With regard to the assessment of novelty, the court took a holistic approach in considering the definition of all technical features in the claim, including that of the subject matter title per se of the product type. For the assessment of inventiveness, it analysed in detail whether there was technical teaching in the prior art as a whole, which aligns with the practice in the examination of inventiveness that the obviousness of the claims should be assessed by considering the prior art as a whole.
The patent examination guidelines state that in a novelty assessment, whether the invention is found to be identical with the prior art hinges on whether it is substantially the same as the prior art in terms of the following:
- the technical field;
- the technical problem solved;
- the technical solution; and
- the desired effect.
The court decision followed these principles.
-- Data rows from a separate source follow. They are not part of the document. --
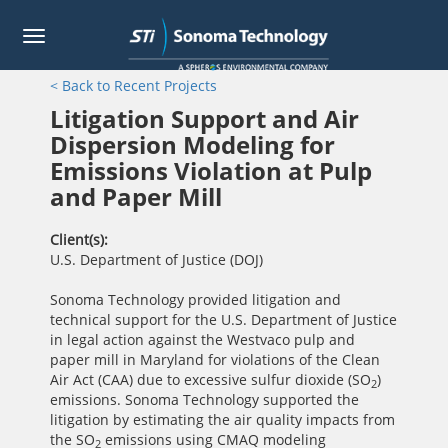
Toggle
navigation
Skip
< Back to Recent Projects
to
main
Litigation Support and Air
content
Dispersion Modeling for
Emissions Violation at Pulp
and Paper Mill
Client(s)
U.S. Department of Justice (DOJ)
Sonoma Technology provided litigation and
technical support for the U.S. Department of Justice
in legal action against the Westvaco pulp and
paper mill in Maryland for violations of the Clean
Air Act (CAA) due to excessive sulfur dioxide (SO
)
2
emissions. Sonoma Technology supported the
litigation by estimating the air quality impacts from
the SO
emissions using CMAQ modeling
2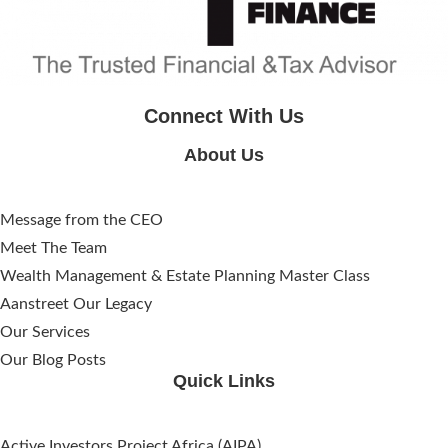
Connect With Us
About Us
Message from the CEO
Meet The Team
Wealth Management & Estate Planning Master Class
Aanstreet Our Legacy
Our Services
Our Blog Posts
Quick Links
Active Investors Project Africa (AIPA)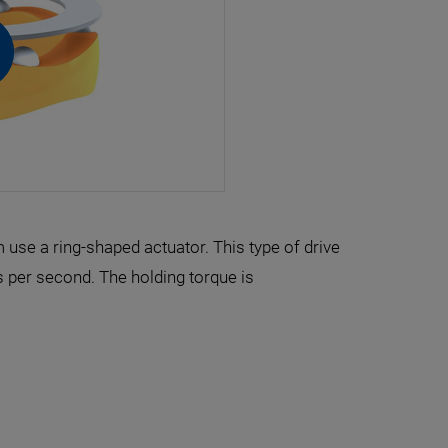
use a ring-shaped actuator. This type of drive
 per second. The holding torque is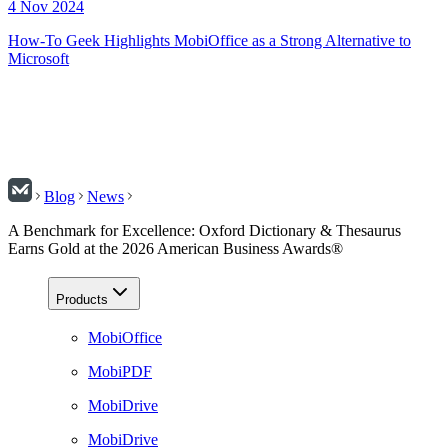
4 Nov 2024
How-To Geek Highlights MobiOffice as a Strong Alternative to
Microsoft
Blog
News
A Benchmark for Excellence: Oxford Dictionary & Thesaurus
Earns Gold at the 2026 American Business Awards®
Products
MobiOffice
MobiPDF
MobiDrive
MobiDrive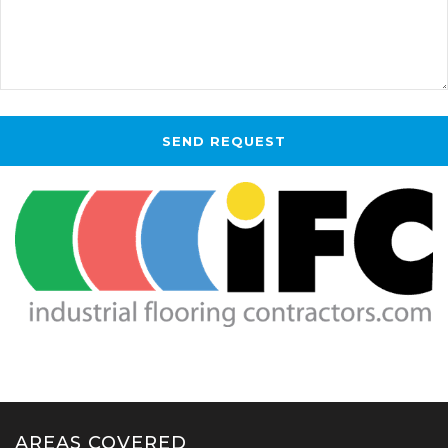
AREAS COVERED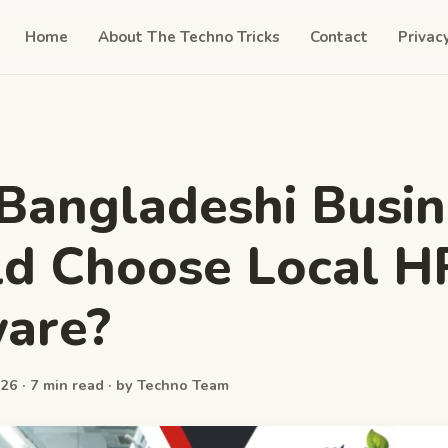
Home
About The Techno Tricks
Contact
Privac
angladeshi Busin
d Choose Local H
are?
26 · 7 min read · by Techno Team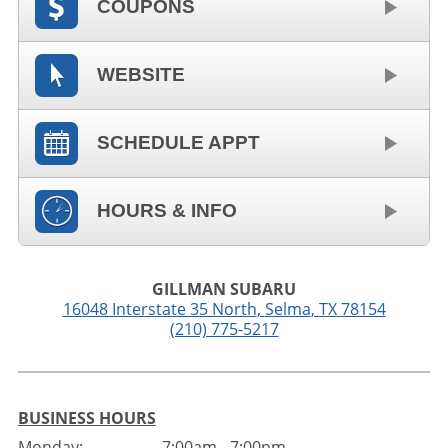
COUPONS
WEBSITE
SCHEDULE APPT
HOURS & INFO
GILLMAN SUBARU
16048 Interstate 35 North
,
Selma
,
TX
78154
(210) 775-5217
BUSINESS HOURS
Monday:
7:00am - 7:00pm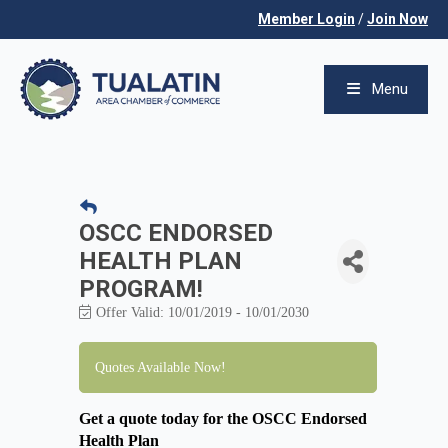
Member Login
/
Join Now
Menu
OSCC ENDORSED
HEALTH PLAN
PROGRAM!
Offer Valid:
10/01/2019
-
10/01/2030
Quotes Available Now!
Get a quote today for the OSCC Endorsed
Health Plan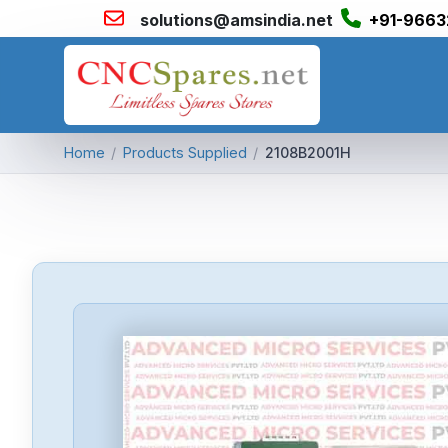
solutions@amsindia.net
+91-9663
Home
/
Products Supplied
/
2108B2001H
It not only focused on the differences between the technical solutions per se, but also clarified the substantial differences between the invention and the prior art from the technical field, the technical problem solved and the technical effect. This is an effective rebuttal to the plaintiff’s biased approach, which merely dwelled on the structure and composition of the product.
An assessment of obviousness hinges on the determination of the technical problem actually solved by the invention. To all appearances, pharmaceutical preparation invention is slightly different from the prior art and the distinguishing feature is likely to be misconstrued as common knowledge or conventional technical means in the field. In this case, the only difference between Claim 1 and Evidence 7 was that Claim 1 uses the compound in the form of salt instead of ester (to view the claims and evidence, see here). However, the invalidity decision and the court decision unanimously elaborated on the technical effect that the distinguishing feature could achieve in the technical solution of the invention based on the disclosure of Evidence 7 and the effect recorded in the patent, so as to identify the technical problem actually solved by the invention.
In terms of an assessment of obviousness, it is becoming more common to take the prior art as a whole in identifying technical enlightenment. In respect of the disclosed contents of Evidence 3, the plaintiff pointed out mere fragments of the evidence, thus it was unconvincing to determine whether the technical solution of the patent at issue was obvious relative to these contents alone. The Beijing IP Court, based on the evidence adduced by the patentee, not only took into account the difference between the testosterone pro-drug disclosed in Evidence 3 and the technical solution of the invention, but also demonstrated the teachings given in Evidence 3 in combination with the structures of other compounds disclosed in the evidence, which led to the finding that the patented technical solution is not obvious.
The actual technical effect of an invention should also be factored into the determination of non-obviousness. This is consistent with the concept of the relationship between unexpected technical effect and non-obviousness in the patent examination guidelines: "When an invention produces unexpected technical effect, on the one hand, it indicates that the invention has significant progress, and on the other hand, it also reflects that the technical solution of the invention is non-obvious.” The court, in assessing non-obviousness, took into account the actual technical effect of the invention. This could serve as a point of reference in similar cases.